Today, on the top of the ACLU’s list of priorities, both state-wide and nationally, is mass incarceration and criminal justice reform. Jay said that this also intersects with disability rights: “We’re Partnering with Disability Rights Vermont in trying to work on how, in particular the prison system and mental health system, treats people. I certainly see how disability has an intersectionality with poverty…how that plays into everything from how the police will treat a person to how the state will treat them more broadly.” While Jay acknowledged Vermont does a lot of things well in the disability arena, we still have to do better here. “This state unfortunately has a long history of having bad interactions with people with disabilities and mental health crises,” he noted.
What he sees ahead
Jay described some of the pockets of work he has been seeing done by entities to address diversity and cultural and linguistic competency. He acknowledged Vermont State Police and the Burlington Police Department for taking some good steps forward in training on diversity and mental health issues, but still sees a giant need across the state for more. “Training in this area is a good start,” he shared. “If nothing else, it builds an awareness that they need to take an interest and they need to focus on this issue.” He also recognized that this need of more training on cultural and linguistic competency, especially at the intersection of disability, is not exclusive to law enforcement: “I think that fairness and equity in those kinds of interactions really requires that kind of training, but I’m not seeing it yet. That goes for the DCF system, and I’ll call out lawyers, too. I don’t think we do a great job of understanding our obligation to people with disabilities and we need to increase that in our own profession.”

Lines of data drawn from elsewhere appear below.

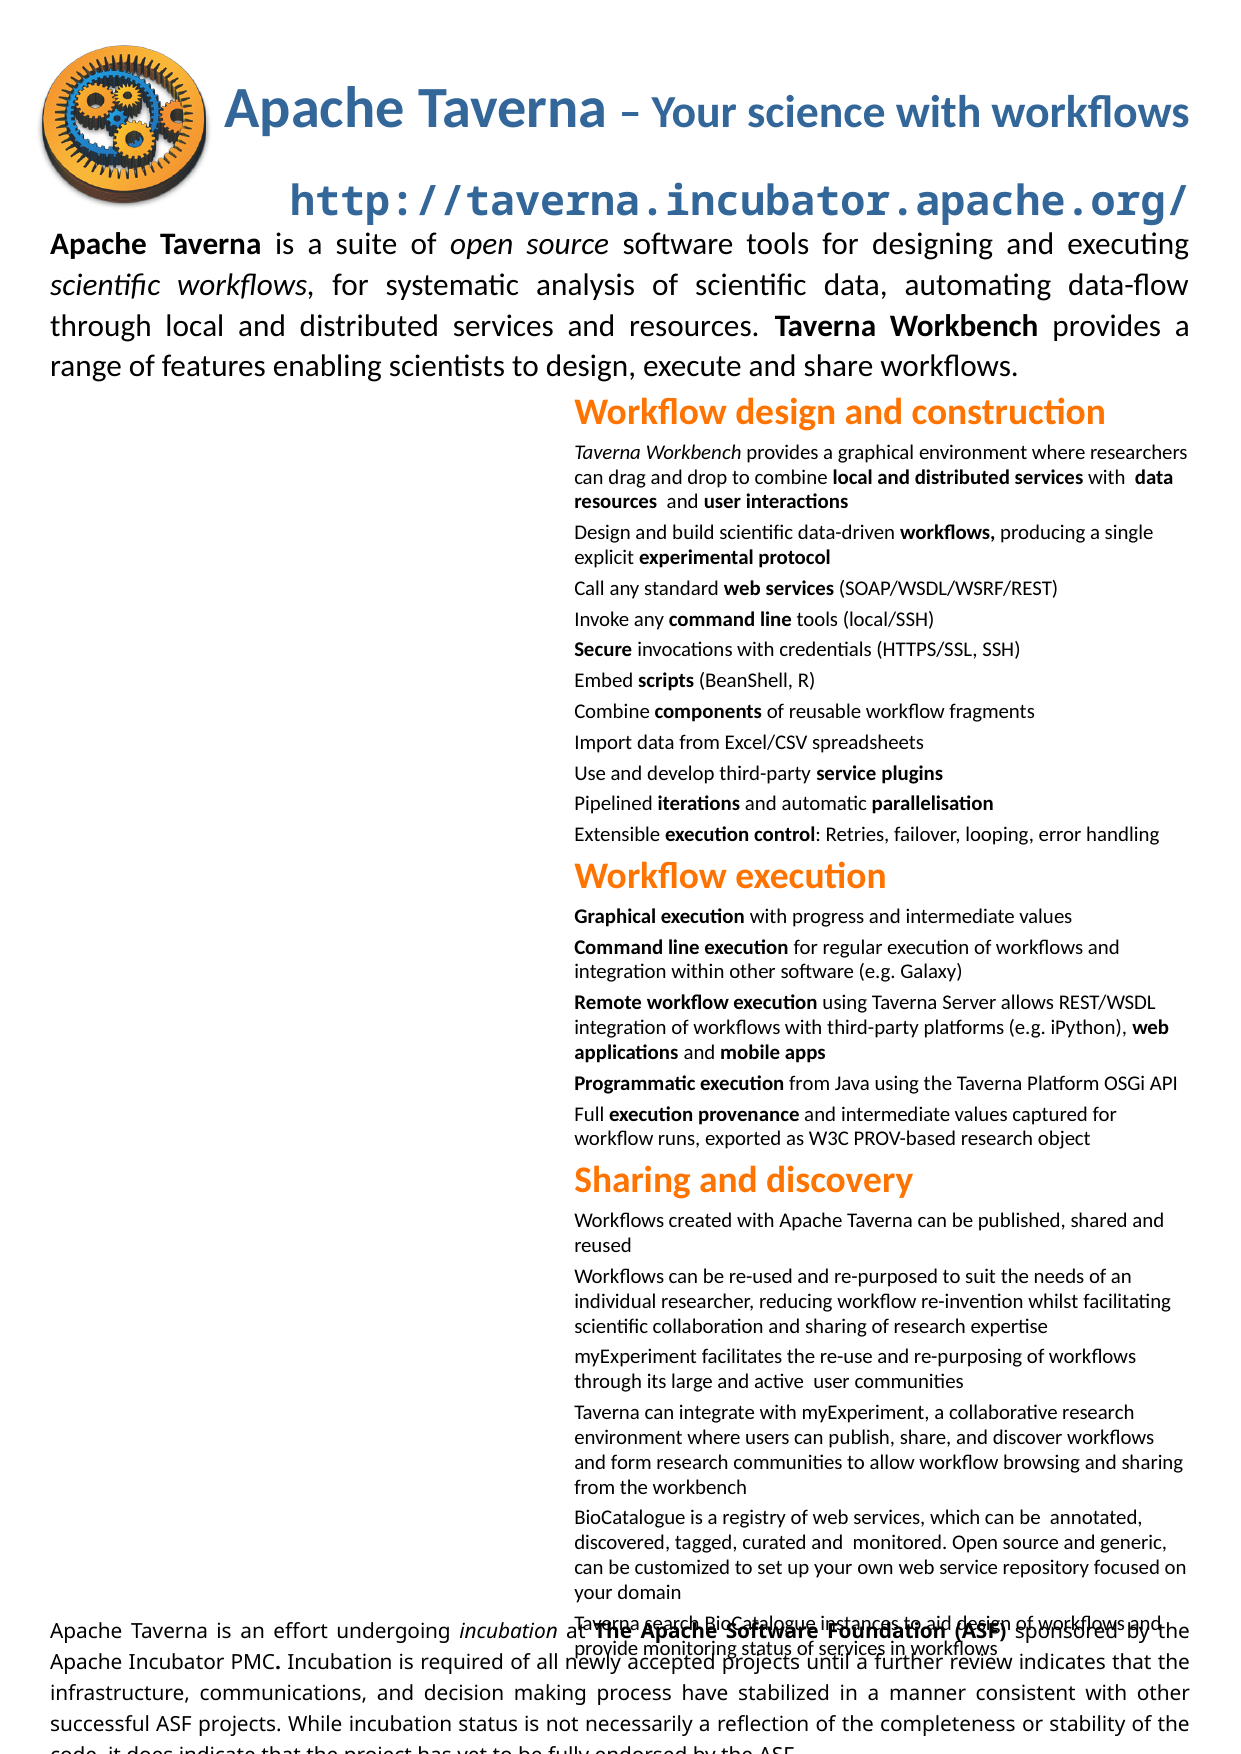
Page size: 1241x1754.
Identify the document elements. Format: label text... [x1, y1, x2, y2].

text_box Apache Taverna is a suite of open source software tools for designing and executing scientific workflows, for systematic analysis of scientific data, automating data-flow through local and distributed services and resources. Taverna Workbench provides a range of features enabling scientists to design, execute and share workflows. [35, 214, 1205, 520]
picture [33, 35, 213, 215]
text_box Apache Taverna – Your science with workflows http://taverna.incubator.apache.org/ [213, 47, 1205, 214]
text_box Apache Taverna is an effort undergoing incubation at The Apache Software Foundation (ASF) sponsored by the Apache Incubator PMC. Incubation is required of all newly accepted projects until a further review indicates that the infrastructure, communications, and decision making process have stabilized in a manner consistent with other successful ASF projects. While incubation status is not necessarily a reflection of the completeness or stability of the code, it does indicate that the project has yet to be fully endorsed by the ASF. [35, 1606, 559, 1727]
picture [35, 1727, 559, 1754]
text_box Workflow design and construction Taverna Workbench provides a graphical environment where researchers can drag and drop to combine local and distributed services with data resources and user interactions Design and build scientific data-driven workflows, producing a single explicit experimental protocol Call any standard web services (SOAP/WSDL/WSRF/REST) Invoke any command line tools (local/SSH) Secure invocations with credentials (HTTPS/SSL, SSH) Embed scripts (BeanShell, R) Combine components of reusable workflow fragments Import data from Excel/CSV spreadsheets Use and develop third-party service plugins Pipelined iterations and automatic parallelisation Extensible execution control: Retries, failover, looping, error handling Workflow execution Graphical execution with progress and intermediate values Command line execution for regular execution of workflows and integration within other software (e.g. Galaxy) Remote workflow execution using Taverna Server allows REST/WSDL integration of workflows with third-party platforms (e.g. iPython), web applications and mobile apps Programmatic execution from Java using the Taverna Platform OSGi API Full execution provenance and intermediate values captured for workflow runs, exported as W3C PROV-based research object Sharing and discovery Workflows created with Apache Taverna can be published, shared and reused Workflows can be re-used and re-purposed to suit the needs of an individual researcher, reducing workflow re-invention whilst facilitating scientific collaboration and sharing of research expertise myExperiment facilitates the re-use and re-purposing of workflows through its large and active user communities Taverna can integrate with myExperiment, a collaborative research environment where users can publish, share, and discover workflows and form research communities to allow workflow browsing and sharing from the workbench BioCatalogue is a registry of web services, which can be annotated, discovered, tagged, curated and monitored. Open source and generic, can be customized to set up your own web service repository focused on your domain Taverna search BioCatalogue instances to aid design of workflows and provide monitoring status of services in workflows [559, 381, 1205, 1754]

Looking back into our schools, Jay hopes to create a five-year follow-up report to Kicked Out. He also highlighted some good work being done around the state towards the promotion of equity and access. “There’s been a lot of movement around the state to incorporate restorative practices in discipline,” he observed. He added that he’s seen a number of trainings on inclusion and equity at statewide conferences, and he would like to see more leadership from the Agency of Education. When asked about the new special education funding bill, Jay said they would be watching it very closely. Jay and ACLU Vermont are dedicated to protecting and advancing the civil rights and liberties of all Vermonters, and the right to education is no exception. They will be putting in the effort to make sure these changes are executed responsibly and evaluated. “The work continues, and it’s having an impact.,” he said. “That’s why we continue to do it.”
 Legal Aid organizations all receive funding through the Legal Services Corporation (LSC), an independent nonprofit established by Congress in the 1970s to provide financial support for civil legal aid to low-income Americans. Like University Centers for Excellence in Developmental Disabilities, there is at least one Legal Aid organization in every US state and territory.